En ce qui concerne la longueur d’onde, la majorité des études concluantes — 59 sur les 68 examinées — ont utilisé une lumière se situant dans ce que les auteurs appellent la « fenêtre thérapeutique optique », qui correspond approximativement à la gamme allant du rouge au proche infrarouge, où l’hémoglobine et la mélanine absorbent le moins et où la lumière pénètre le plus efficacement dans les tissus.
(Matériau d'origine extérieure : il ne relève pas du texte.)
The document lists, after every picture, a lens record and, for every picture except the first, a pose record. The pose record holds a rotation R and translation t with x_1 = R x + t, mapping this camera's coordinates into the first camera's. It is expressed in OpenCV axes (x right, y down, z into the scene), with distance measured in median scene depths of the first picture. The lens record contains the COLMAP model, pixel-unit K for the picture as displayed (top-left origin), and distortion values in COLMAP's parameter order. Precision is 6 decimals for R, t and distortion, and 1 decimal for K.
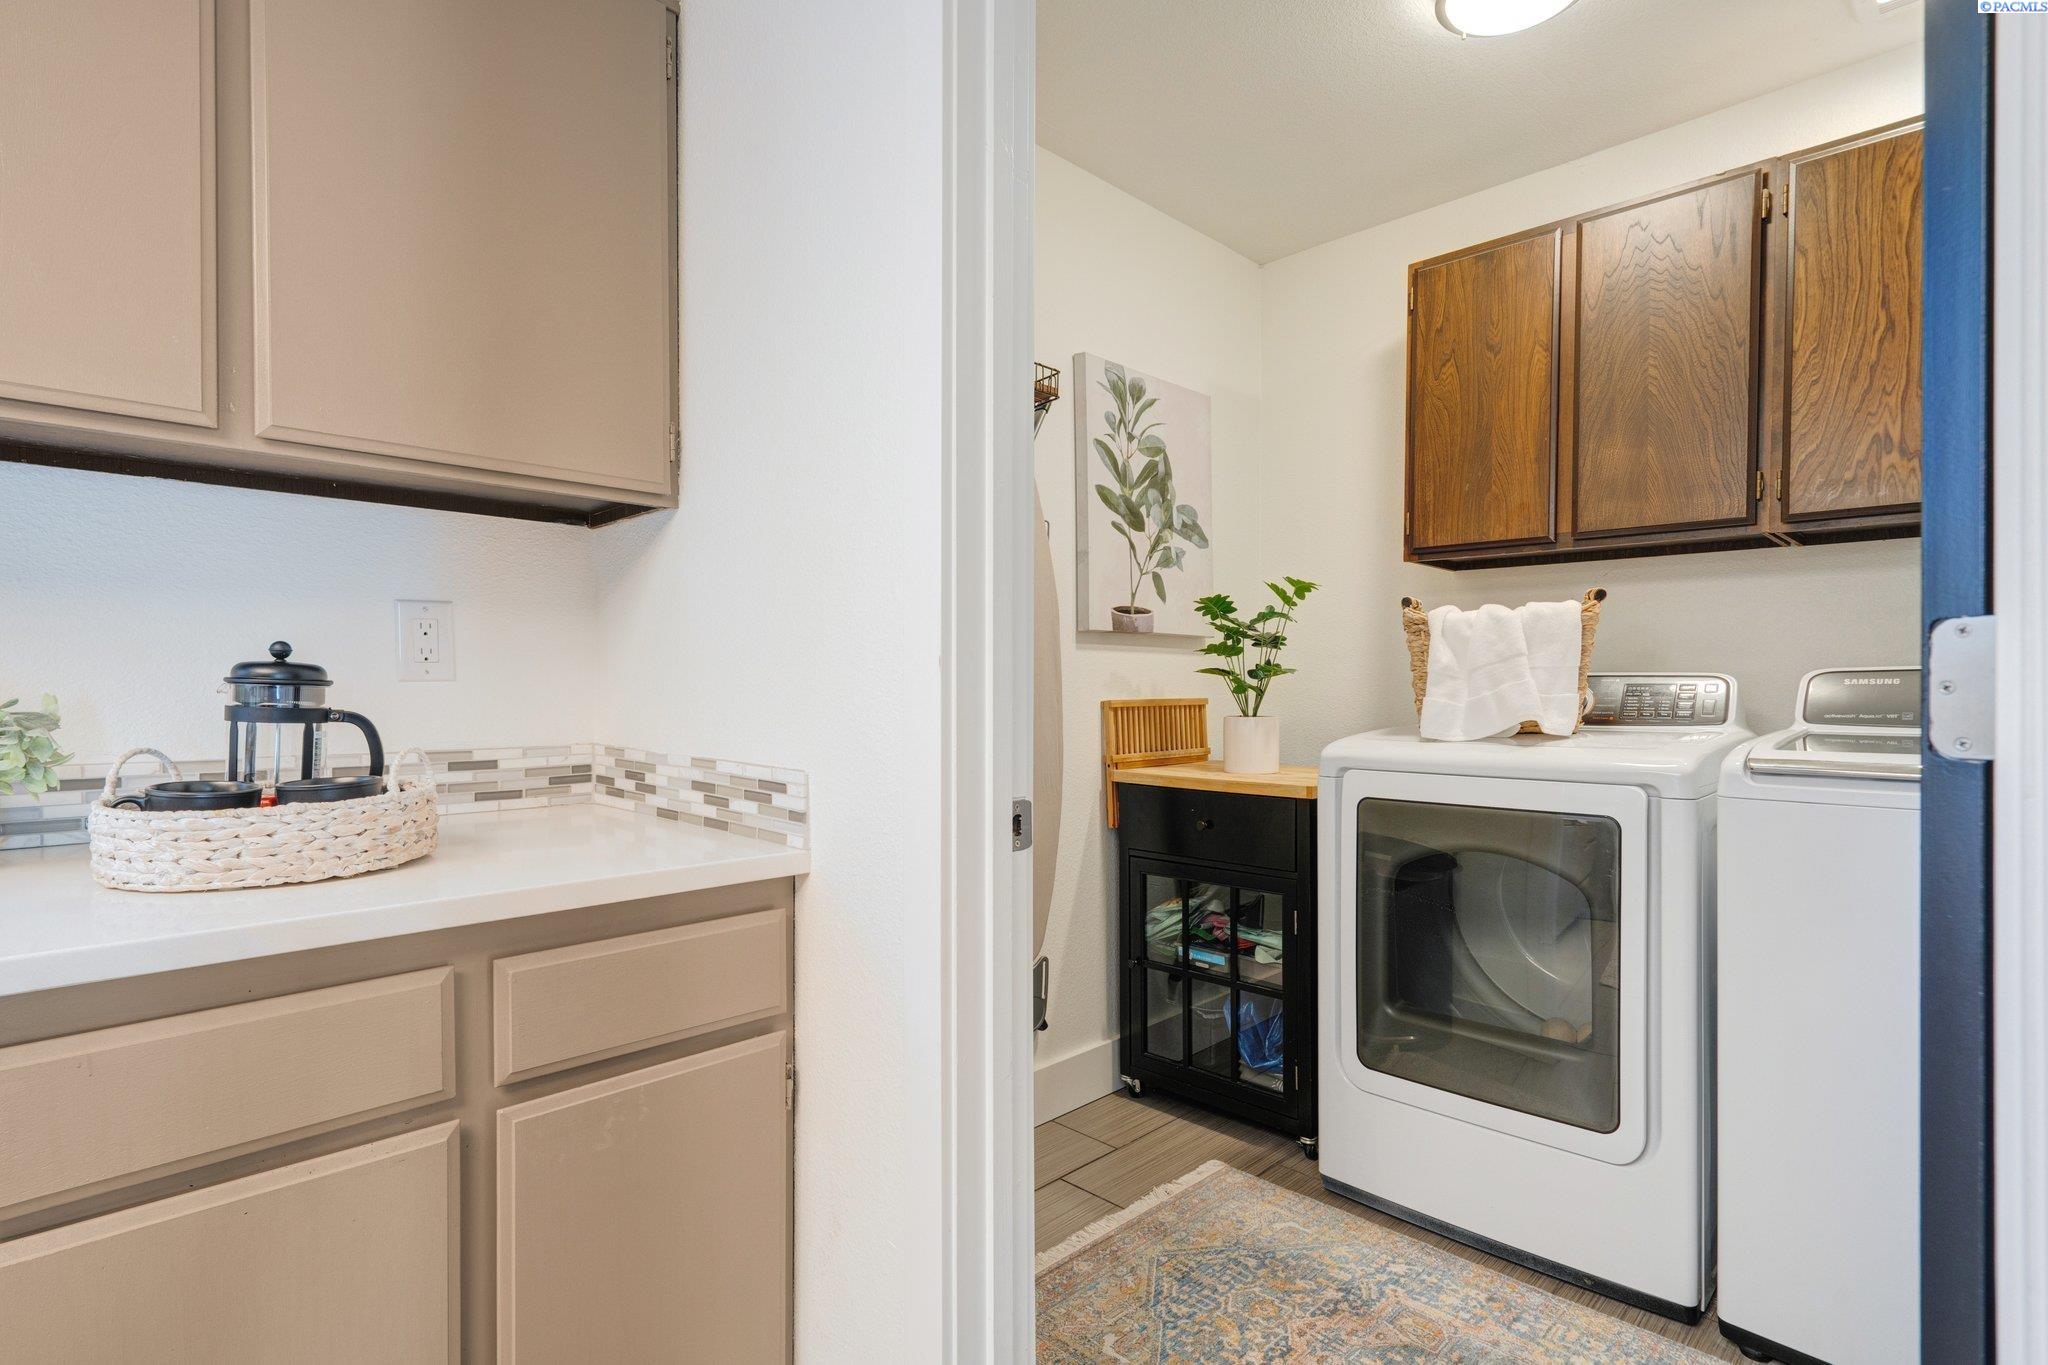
lens RADIAL K [[1022.4, 0, 1002.7], [0, 1022.4, 698.7], [0, 0, 1]] dist [0.002480, 0.000405]
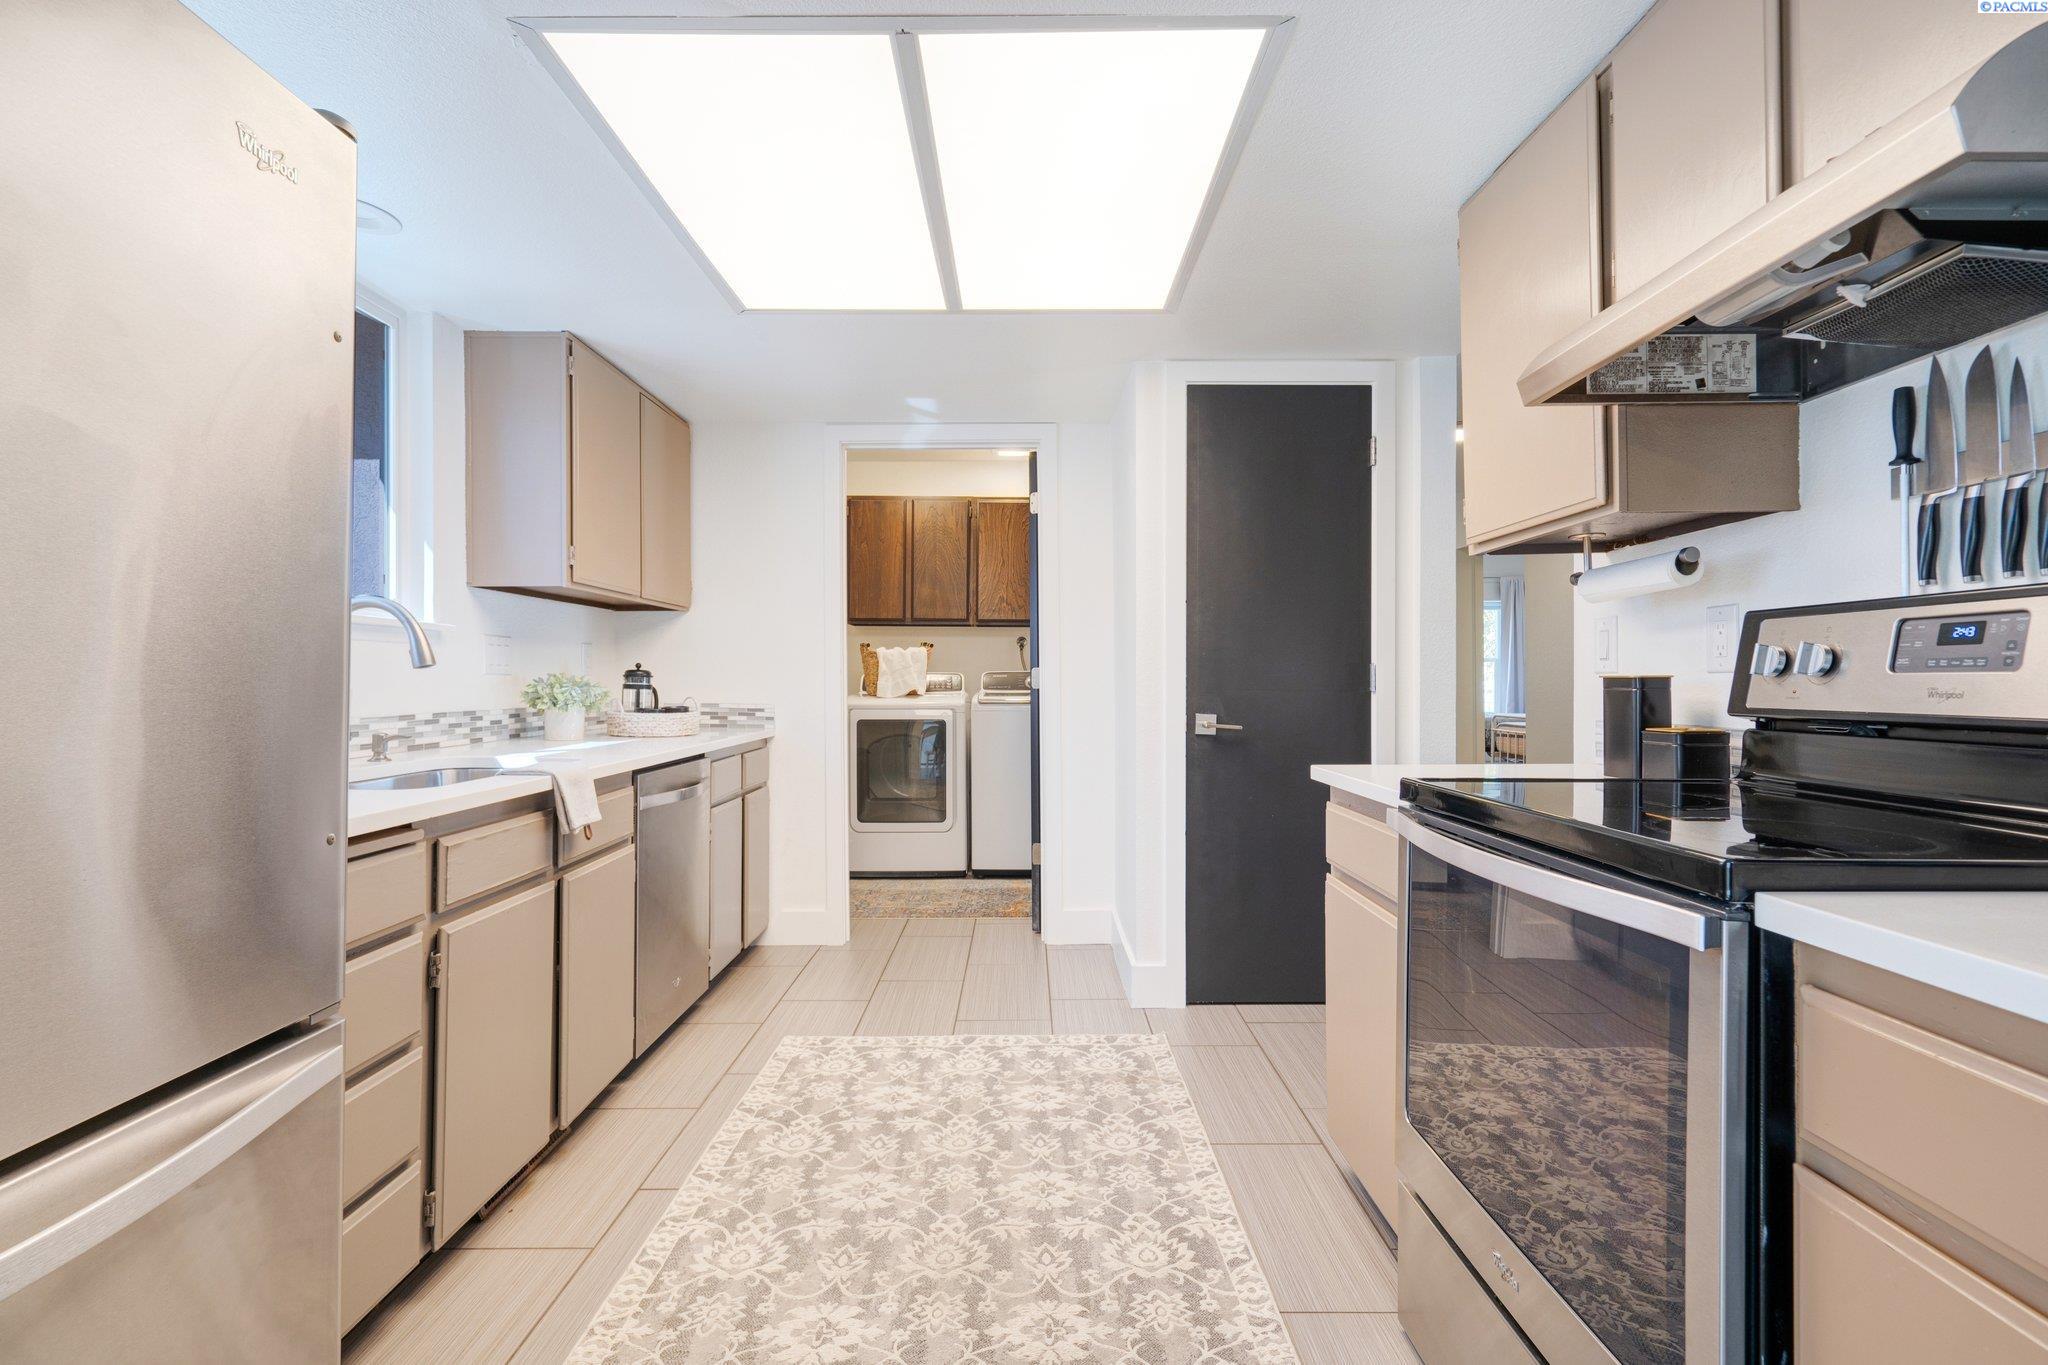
lens RADIAL K [[977.2, 0, 1018.1], [0, 977.2, 677.4], [0, 0, 1]] dist [0.002040, 0.000710]
pose [[0.707519, 0.000308, 0.706694, -1.177625], [0.007199, 0.999945, -0.007644, 0.010267], [-0.706658, 0.010496, 0.707478, -1.107875]]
Un nombre plus restreint d’études a utilisé la lumière bleue ou verte et a tout de même observé des effets, mais le rouge et le proche infrarouge restent le choix dominant et le mieux étayé pour les applications liées aux plaies.
En ce qui concerne la dose, la synthèse fait référence à la courbe d’Arndt-Schultz — le même principe biphasique de relation dose-réponse que l’on retrouve ailleurs dans cette littérature — selon lequel des doses très faibles produisent peu d’effets, les effets s’amplifient jusqu’à un pic situé autour de 1 à 5 J/cm², et des doses trop élevées (10 à 16 J/cm² dans plusieurs études) ont en réalité inhibé la réponse biologique plutôt que de la renforcer. En d’autres termes, le choix de la dose appropriée est plus important que le type d’appareil utilisé pour l’administrer.
Le mécanisme proposé
Cette étude présente un modèle en deux étapes (attribué à la chercheuse Tiina Karu) expliquant comment ce processus se déroule au niveau cellulaire. Tout d’abord, une « réaction primaire » : la lumière est absorbée par la cytochrome c oxydase dans les mitochondries, ce qui modifie son état redox et accélère le transport d’électrons dans la chaîne respiratoire — un processus qui se déroule en quelques secondes à quelques minutes. Viennent ensuite des « réactions secondaires » qui se déroulent sur plusieurs heures, voire plusieurs jours, au cours desquelles ce signal initial est amplifié et transmis à l’ensemble de la cellule, pour finalement influencer les taux de calcium, le métabolisme, la synthèse de l’ADN et de l’ARN, ainsi que la prolifération des fibroblastes — autant d’effets en aval qui sont à l’origine de la cicatrisation visible des plaies.
Foire aux questions
La lumière LED est-elle donc aussi efficace que le laser pour la cicatrisation des plaies ?
D'après cette analyse de 68 études, oui : les effets biologiques étaient systématiquement similaires, et les six comparaisons directes n'ont révélé aucune différence significative entre eux.
Mais au fond, pourquoi les gens pensaient-ils que les lasers étaient meilleurs ?
Principalement pour des raisons de cohérence — cette théorie selon laquelle la phase uniforme de la lumière laser lui confère un avantage thérapeutique. Cette étude a montré que cette hypothèse ne tient pas la route dès lors que la lumière interagit réellement avec les tissus.
Qu'est-ce qui importe davantage que la source lumineuse ?
La longueur d'onde (les résultats les meilleurs ont été obtenus dans le spectre allant du rouge à l'infrarouge proche) et la dose (les effets atteignant leur maximum entre environ 1 et 5 J/cm², les doses supérieures s'avérant contre-productives).
Cela signifie-t-il que n'importe quelle longueur d'onde ou dose est tout aussi efficace ?
Non — l'étude précise clairement que les résultats dépendent fortement du réglage correct de ces deux paramètres, ce qui explique pourquoi les auteurs préconisent des protocoles cliniques plus standardisés.
Source : Chaves, M.E.A., Araújo, A.R., Piancastelli, A.C.C. & Pinotti, M. « Effets de la photothérapie à faible puissance sur la cicatrisation des plaies : LASER x LED. » Anais Brasileiros de Dermatologia, 89(4), 616–623 (2014). DOI : 10.1590/abd1806-4841.20142519.
Avertissement : cet article résume des travaux de recherche publiés à titre d'information générale. Il ne constitue pas un avis médical et ne décrit pas l'usage prévu d'un quelconque produit Dermfix.